> **What you need to do**:
A – Copy out the rows word for word, beginning at the line containing "딥엑스, 70여 글로벌 기업과 기술 협업 중" and ending at the line containing "현재 국내 및 유럽 이동통신사, 글로벌 데이터센터 기업들과", both included.
B – Write the next part of the pull request discussion about the Flux accounting database, picking up after its final sentence.
[Extract to read — start]
Dropped the [POC] tag and pushed a change to keep the user_name field consistent in both user_table and association_table. I think this is ready for a review.

@grondo
Copy link
Contributor

grondo commented Mar 27, 2020

Just some quick thoughts, sorry if these aren't all that helpful.

Before merging this PR, it might be useful to write down what this first step should be capable of, design a set of functionality tests that demonstrate that capability, and include these tests along with the PR. For example, if the current work is just a tool that would be used to create a user/account db for a flux instance, then add a test that creates the DB from scratch using the tool, along with some tests that verify proper creation of the db file.

As a casual reviewer, it would be easier to reason about the database design if there were additionally some functionality tests with mock data. Perhaps it is too early for that, but I don't really have a grasp of how the data from a Flux instance (presumably inactive job data) gets reduced and incorporated into this database, and how subsequently a tool queries the resulting database to create a job priority number.

You could even do something very simple at first with some mock data to verify that all the parts are present for the DB to do the most basic things.

Finally, we might find that we could start the Flux accounting database in a much simpler form rather than just copying the Slurm accounting DB fields, and still get what we need even in the medium term. (e.g. I don't think we are going to support QoS in the near term?)

To summarize, steps that might be helpful:

  1. Lay out the high level flow of data that goes into this DB, and at least one example of how and what data we'll get out, i.e. simple use case.
  2. Devise a simple test that demonstrates the use case presented in 1.
  3. Check in test(s) that run in GitHub workflow along with this PR

The above is just my suggestion, but in general this kind of test driven development has worked well for other flux-framework projects.

@cmoussa1 cmoussa1 force-pushed the design-DB branch 3 times, most recently from baa4c24 to cc7698c Compare March 30, 2020 18:44
@cmoussa1
Copy link
Member Author

Thanks for your feedback @grondo - it was really helpful for me to look at. Hopefully I addressed your suggestions in my changes to this PR. I made a couple of them:

As a casual reviewer, it would be easier to reason about the database design if there were additionally some functionality tests with mock data. Perhaps it is too early for that, but I don't really have a grasp of how the data from a Flux instance (presumably inactive job data) gets reduced and incorporated into this database, and how subsequently a tool queries the resulting database to create a job priority number.

You're absolutely right. And as of now, I don't think we have this functionality. So the creation of association usage tables, QoS tables, and a job table probably aren't really needed right now.

I reduced the number of tables created by create_db.py to just two for now - a user table and an association table. Like you mentioned, for the short term, we can start out with something simple, where we just have a table of users and a table of associations. The other tables that were originally in the database were dropped, but can be added in at a later time, when we have functionality to grab job data and populate usage tables, generate priority values, change job priorities, etc.

I also created a unit test file, db_unittest.py, which tests for the following:

  • Successful creation of a SQLite database
  • Successful creation of tables within the database
  • An example entry in both the user table and the association table

As we add more tables, functionality, front-end commands (just a couple that come to mind are adding a user to the database and editing an association's limits), we can add more unit tests, either to this file or to a new one to keep tests organized.
[Extract to read — finish]
[Data records — start]
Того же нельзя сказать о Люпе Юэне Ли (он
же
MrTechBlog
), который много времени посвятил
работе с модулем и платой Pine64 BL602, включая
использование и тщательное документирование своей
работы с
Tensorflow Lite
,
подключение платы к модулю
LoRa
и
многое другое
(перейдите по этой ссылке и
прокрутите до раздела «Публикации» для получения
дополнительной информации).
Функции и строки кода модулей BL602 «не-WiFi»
[Data records — finish]
[Data records — start]
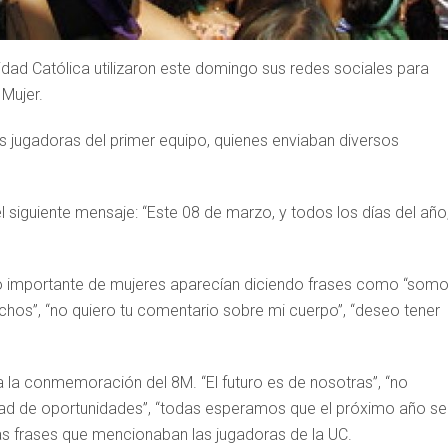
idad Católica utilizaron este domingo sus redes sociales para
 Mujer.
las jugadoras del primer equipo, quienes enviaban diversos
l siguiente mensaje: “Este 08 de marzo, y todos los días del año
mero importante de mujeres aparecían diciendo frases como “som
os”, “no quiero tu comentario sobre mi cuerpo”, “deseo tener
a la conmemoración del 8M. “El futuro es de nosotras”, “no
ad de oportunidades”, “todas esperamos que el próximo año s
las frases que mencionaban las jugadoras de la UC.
[Data records — finish]
[Data records — start]
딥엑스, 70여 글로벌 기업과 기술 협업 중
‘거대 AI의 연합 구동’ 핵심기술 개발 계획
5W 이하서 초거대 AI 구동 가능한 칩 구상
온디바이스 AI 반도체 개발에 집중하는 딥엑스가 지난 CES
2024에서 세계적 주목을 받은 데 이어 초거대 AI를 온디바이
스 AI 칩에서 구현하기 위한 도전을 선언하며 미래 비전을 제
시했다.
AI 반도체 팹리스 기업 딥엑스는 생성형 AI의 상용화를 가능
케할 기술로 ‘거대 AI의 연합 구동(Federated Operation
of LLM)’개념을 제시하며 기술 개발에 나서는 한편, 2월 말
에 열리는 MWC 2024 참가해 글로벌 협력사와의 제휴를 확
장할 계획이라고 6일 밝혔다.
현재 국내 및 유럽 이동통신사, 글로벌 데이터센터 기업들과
[Data records — finish]
> **Your responses**:
A –
딥엑스, 70여 글로벌 기업과 기술 협업 중
‘거대 AI의 연합 구동’ 핵심기술 개발 계획
5W 이하서 초거대 AI 구동 가능한 칩 구상
온디바이스 AI 반도체 개발에 집중하는 딥엑스가 지난 CES
2024에서 세계적 주목을 받은 데 이어 초거대 AI를 온디바이
스 AI 칩에서 구현하기 위한 도전을 선언하며 미래 비전을 제
시했다.
AI 반도체 팹리스 기업 딥엑스는 생성형 AI의 상용화를 가능
케할 기술로 ‘거대 AI의 연합 구동(Federated Operation
of LLM)’개념을 제시하며 기술 개발에 나서는 한편, 2월 말
에 열리는 MWC 2024 참가해 글로벌 협력사와의 제휴를 확
장할 계획이라고 6일 밝혔다.
현재 국내 및 유럽 이동통신사, 글로벌 데이터센터 기업들과

B –
@chu11
Copy link
Member

chu11 commented Mar 30, 2020

would be nice to run the tests via make check, although I now notice there is no Makefile. Which may be ok given its so early in this project and its all Python. Is there a common Pythonic way to do make dist equivalent of files and run unit tests @trws, @SteVwonder ?

@trws
Copy link
Member

trws commented Mar 31, 2020

The conventional thing would be to use setuptools and make a setup.py file. That would support building the package, running tests, building a wheel, etc. The closest equivalent to make dist would be using one of the targets of a setup.py to build an egg or a wheel or a zip or something. Like most sane build systems there isn't really a make dist since the expectation is you build it with the full source tree and a working environment. That said, you can use a setup.py to install it in a virtual environment and run tests on the result, or test in place or whatever. It also makes it possible to be compatible with PyPi.

@cmoussa1
Copy link
Member Author

Thanks @trws. Do you think we should first merge a PR that makes setup.py and setup tools before merging this PR?

@trws
Copy link
Member

trws commented Mar 31, 2020

I think it could reasonably be a separate step. As long as you feel confident that this is working and tested appropriately, I'd go forward and add that on. It's the kind of thing I normally would either do first, so I can use it while developing, or do on top of something I know is working.

@cmoussa1 cmoussa1 force-pushed the design-DB branch 6 times, most recently from f310704 to 58c7ce9 Compare April 15, 2020 21:01
@cmoussa1
Copy link
Member Author

cmoussa1 commented Apr 15, 2020

OK, rebased and pushed to catch up after #11, but I also made some additional changes:

  • one of the only differences between the user_table and association_table was an administrator level that was defined in the user table. I went ahead and merged the two tables into just one association table that also contains an admin_level field. I also narrowed down the fields in the association table to the following:
Field Description
creation_time
mod_time
deleted
id_assoc association id
user_name
admin_level adminstrative level. basic user is level 1.
account
parent_acct
shares number of shares allocated to the user
max_jobs max number of jobs a user can have running at the same time
max_wall_pj max wall time per job submitted by the user

So, as of now, the Accounting Database has three static limits per user: shares allocated (related to fairshare calculations), max jobs, max wall time per job. But since we are still in discussions of user policy limits in flux-framework/flux-sched #638, these limits could definitely be refined/removed/added to. Perhaps the limit fields in this particular PR aren't all that necessary since we haven't come up with a solid stance just yet; I can always remove those fields for now until we have a better idea on how we want to enforce user limits.

  • create_db.py now uses the logging Python module instead of print statements to provide updates on successful database and table creation, written as info statements. These get written to a log file, named db_creation.log. An example entry:
INFO:root:Creating Flux Accounting DB
INFO:root:Created Flux Accounting DB sucessfully
  • the changes made to create_db.py should also be reflected in its unit tests, named test_create_db.py, which tests for the following:

valid database file creation,

association table creation, and

successful addition of an association to the table

As more tables or fields are added, this unit test file will be expanded to account for those additions.

  • the .db and .log files were added to .gitignore

@cmoussa1
Copy link
Member Author

Pushed a couple more changes that I forgot to add yesterday:

  • write_jobs.py was just a first pass at writing inactive jobs to a database, but I think that functionality is being tackled by flux-framework/flux-core #2880's job archive, so I removed it from this repo,

  • the build directory gets auto-generated from setup.py, so I added it to .gitignore and removed it from version control as well.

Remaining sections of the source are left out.